The dilemma I am a 44-year-old single woman, working in a pensionable job that I would rather not work in. I own my own home outright.
In the past I did have issues with substance misuse, but I got help to overcome that and have been clean and sober for more than four years. But my history of addiction is part of my private identity – meaning few know about it.
Since becoming sober I’ve let go of any friends I knew back then for various reasons. I don’t have the patience or trust to get too close to anyone. I find relationships hard work.
I’ve now been single for more than two years. The longest relationship I’ve had only lasted a year before the roof came off and the man left as quickly as he got here. One ex-partner stays in contact. I resent him for leaving, especially as I wanted to have children. Being childless is a huge soul hurt.
It feels as if I sabotage my own life. I can’t relax, give in and let people in. I don’t like myself or my body. I never thought I’d end up single, alone, no close friends and no family of my own, bar ageing parents. I don’t know how to get over this or to pull myself together and build an alternative life that brings me fulfilment and meaning.
Philippa’s answer I feel a bit scared of you, because I sense anger when I read your email. I wonder if I’d be scared of you in real life, too? I wonder if your impatience leaks out and does a good job of keeping people on guard? Often when we have a default mood like anger, it is doing the job of keeping another mood repressed. If this is you, I wonder what the hidden emotion is. Sadness? Fear? It is hard to change a mindset, but it is possible.
When I’m over-generalising, I categorise people into two mindsets: rigid and flexible. Flexible is when you are more likely to respond to people and events in the present with the evidence in front of you. Rigid is where you only see the present through the lens of the past. If you are rigid, it’s because something big happened to you – or possibly to your parents – that caused them or you to make up a rule that has been set in stone to help them or you survive the big thing that happened in the past.
The rules may be something like: keep yourself to yourself; no one can be trusted; relationships are too hard; everything bad that happens to me is someone else’s fault. Such a rule or rules might be true at times or may have even saved you once, but they will not hold true for every situation in your life and if you cling to them, you will narrow down the opportunities you do have for a good life.
If you are rigid, you don’t have to become more flexible all at once, you can do a tiny bit at a time. You could write a few words in the middle of a piece of paper that represent your comfort zone, then draw a line around that. Then pencil another circle leaving space to draw or write things that would represent the smallest step away from your comfort zone. Then, in your daily life, practise doing things, thinking things, challenging yourself to go over that line. When that becomes comfortable you can rub out that first circle you drew to enlarge the comfort zone, draw a bigger circle around the enlarged comfort zone, and keep going.

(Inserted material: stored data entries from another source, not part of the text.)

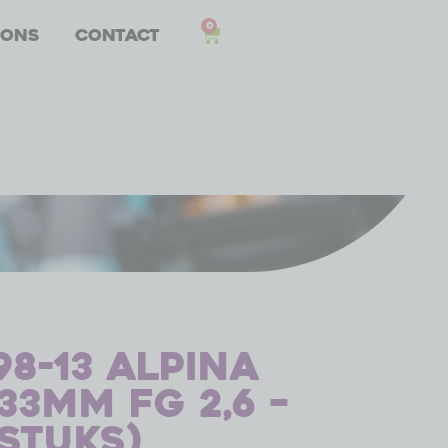
0
 ons
Contact
8-13 Alpina
33mm FG 2,6 –
 stuks)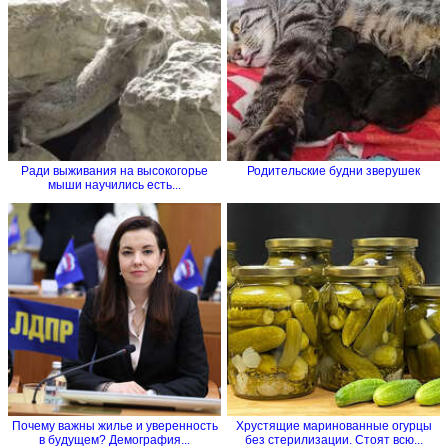
Ради выживания на высокогорье
Родительские будни зверушек
мыши научились есть...
Почему важны жилье и уверенность
Хрустящие маринованные огурцы
в будущем? Демография...
без стерилизации. Стоят всю...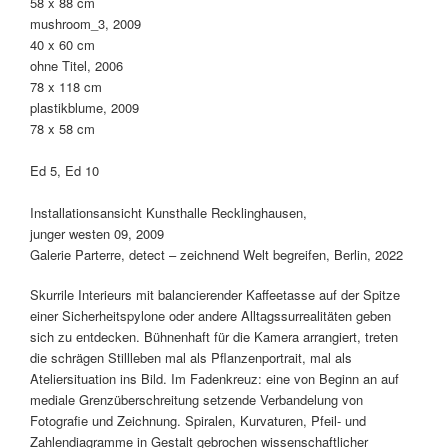
58 x 88 cm
mushroom_3, 2009
40 x 60 cm
ohne Titel, 2006
78 x 118 cm
plastikblume, 2009
78 x 58 cm
Ed 5, Ed 10
Installationsansicht Kunsthalle Recklinghausen,
junger westen 09, 2009
Galerie Parterre, detect – zeichnend Welt begreifen, Berlin, 2022
Skurrile Interieurs mit balancierender Kaffeetasse auf der Spitze
einer Sicherheitspylone oder andere Alltagssurrealitäten geben
sich zu entdecken. Bühnenhaft für die Kamera arrangiert, treten
die schrägen Stillleben mal als Pflanzenportrait, mal als
Ateliersituation ins Bild. Im Fadenkreuz: eine von Beginn an auf
mediale Grenzüberschreitung setzende Verbandelung von
Fotografie und Zeichnung. Spiralen, Kurvaturen, Pfeil- und
Zahlendiagramme in Gestalt gebrochen wissenschaftlicher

Reading your email, I’d guess that the things outside your comfort zone that you could work to include may be: being kinder in how you think about yourself and your body; giving others the benefit of the doubt a bit more; daring to unpack what you are angry about; looking at the feelings of vulnerability beneath your anger; finding strength in your vulnerability; staying with your feelings of wanting to hide away and becoming more comfortable with them rather than acting on them.
You are going to be good at this because you’ve done it before – you got sober. That meant practising with a new way of life. You can do it again, only this time you are practising letting go of the rules that are holding you back. You have recognised that you are sabotaging yourself, this is excellent, because unless you have that awareness, unless you know what you are doing, you would not know what to change.
You want a child. This suggests to me that you do have love to give. First, practise giving love and encouragement to yourself, dare to give yourself hope that you can become more flexible, less rigid and let people in. You need people. I’m not saying let in a whole football team, but try Narcotics Anonymous and Alcoholics Anonymous, maybe online at first, and see if you can make a friend there by daring to share, like you shared with me.
I’m not scared of you now. I think I was feeling the fear that you have of other people. Letting people in will take courage. I recommend reading this classic self-help book, Feel the Fear and Do It Anyway by Susan Jeffers.